In the material below, please retype the lines from the very first through the one with "310-120-7951-65085187 | 74.3143133341 |", exactly and without pictures.
====== LISTED ENTRIES ======
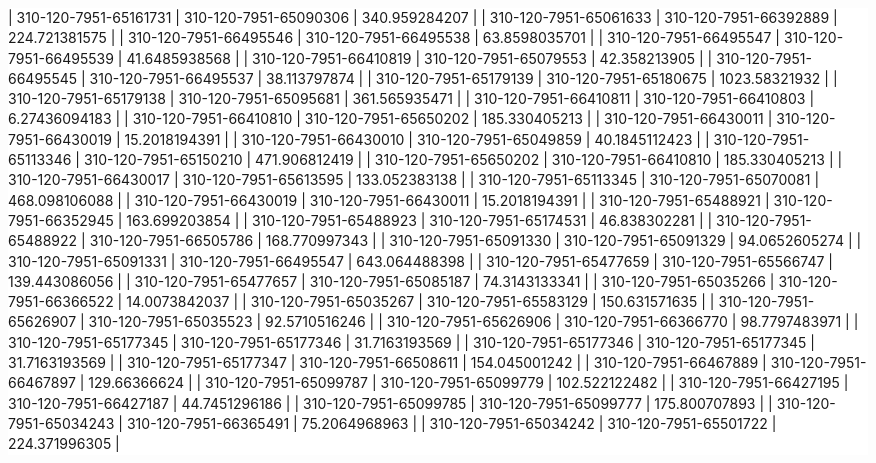 | 310-120-7951-65161731 | 310-120-7951-65090306 | 340.959284207 |
| 310-120-7951-65061633 | 310-120-7951-66392889 | 224.721381575 |
| 310-120-7951-66495546 | 310-120-7951-66495538 | 63.8598035701 |
| 310-120-7951-66495547 | 310-120-7951-66495539 | 41.6485938568 |
| 310-120-7951-66410819 | 310-120-7951-65079553 | 42.358213905 |
| 310-120-7951-66495545 | 310-120-7951-66495537 | 38.113797874 |
| 310-120-7951-65179139 | 310-120-7951-65180675 | 1023.58321932 |
| 310-120-7951-65179138 | 310-120-7951-65095681 | 361.565935471 |
| 310-120-7951-66410811 | 310-120-7951-66410803 | 6.27436094183 |
| 310-120-7951-66410810 | 310-120-7951-65650202 | 185.330405213 |
| 310-120-7951-66430011 | 310-120-7951-66430019 | 15.2018194391 |
| 310-120-7951-66430010 | 310-120-7951-65049859 | 40.1845112423 |
| 310-120-7951-65113346 | 310-120-7951-65150210 | 471.906812419 |
| 310-120-7951-65650202 | 310-120-7951-66410810 | 185.330405213 |
| 310-120-7951-66430017 | 310-120-7951-65613595 | 133.052383138 |
| 310-120-7951-65113345 | 310-120-7951-65070081 | 468.098106088 |
| 310-120-7951-66430019 | 310-120-7951-66430011 | 15.2018194391 |
| 310-120-7951-65488921 | 310-120-7951-66352945 | 163.699203854 |
| 310-120-7951-65488923 | 310-120-7951-65174531 | 46.838302281 |
| 310-120-7951-65488922 | 310-120-7951-66505786 | 168.770997343 |
| 310-120-7951-65091330 | 310-120-7951-65091329 | 94.0652605274 |
| 310-120-7951-65091331 | 310-120-7951-66495547 | 643.064488398 |
| 310-120-7951-65477659 | 310-120-7951-65566747 | 139.443086056 |
| 310-120-7951-65477657 | 310-120-7951-65085187 | 74.3143133341 |
| 310-120-7951-65035266 | 310-120-7951-66366522 | 14.0073842037 |
| 310-120-7951-65035267 | 310-120-7951-65583129 | 150.631571635 |
| 310-120-7951-65626907 | 310-120-7951-65035523 | 92.5710516246 |
| 310-120-7951-65626906 | 310-120-7951-66366770 | 98.7797483971 |
| 310-120-7951-65177345 | 310-120-7951-65177346 | 31.7163193569 |
| 310-120-7951-65177346 | 310-120-7951-65177345 | 31.7163193569 |
| 310-120-7951-65177347 | 310-120-7951-66508611 | 154.045001242 |
| 310-120-7951-66467889 | 310-120-7951-66467897 | 129.66366624 |
| 310-120-7951-65099787 | 310-120-7951-65099779 | 102.522122482 |
| 310-120-7951-66427195 | 310-120-7951-66427187 | 44.7451296186 |
| 310-120-7951-65099785 | 310-120-7951-65099777 | 175.800707893 |
| 310-120-7951-65034243 | 310-120-7951-66365491 | 75.2064968963 |
| 310-120-7951-65034242 | 310-120-7951-65501722 | 224.371996305 |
======
## SOLUTION TO THE PROBLEM
 | 310-120-7951-65161731 | 310-120-7951-65090306 | 340.959284207 |
| 310-120-7951-65061633 | 310-120-7951-66392889 | 224.721381575 |
| 310-120-7951-66495546 | 310-120-7951-66495538 | 63.8598035701 |
| 310-120-7951-66495547 | 310-120-7951-66495539 | 41.6485938568 |
| 310-120-7951-66410819 | 310-120-7951-65079553 | 42.358213905 |
| 310-120-7951-66495545 | 310-120-7951-66495537 | 38.113797874 |
| 310-120-7951-65179139 | 310-120-7951-65180675 | 1023.58321932 |
| 310-120-7951-65179138 | 310-120-7951-65095681 | 361.565935471 |
| 310-120-7951-66410811 | 310-120-7951-66410803 | 6.27436094183 |
| 310-120-7951-66410810 | 310-120-7951-65650202 | 185.330405213 |
| 310-120-7951-66430011 | 310-120-7951-66430019 | 15.2018194391 |
| 310-120-7951-66430010 | 310-120-7951-65049859 | 40.1845112423 |
| 310-120-7951-65113346 | 310-120-7951-65150210 | 471.906812419 |
| 310-120-7951-65650202 | 310-120-7951-66410810 | 185.330405213 |
| 310-120-7951-66430017 | 310-120-7951-65613595 | 133.052383138 |
| 310-120-7951-65113345 | 310-120-7951-65070081 | 468.098106088 |
| 310-120-7951-66430019 | 310-120-7951-66430011 | 15.2018194391 |
| 310-120-7951-65488921 | 310-120-7951-66352945 | 163.699203854 |
| 310-120-7951-65488923 | 310-120-7951-65174531 | 46.838302281 |
| 310-120-7951-65488922 | 310-120-7951-66505786 | 168.770997343 |
| 310-120-7951-65091330 | 310-120-7951-65091329 | 94.0652605274 |
| 310-120-7951-65091331 | 310-120-7951-66495547 | 643.064488398 |
| 310-120-7951-65477659 | 310-120-7951-65566747 | 139.443086056 |
| 310-120-7951-65477657 | 310-120-7951-65085187 | 74.3143133341 |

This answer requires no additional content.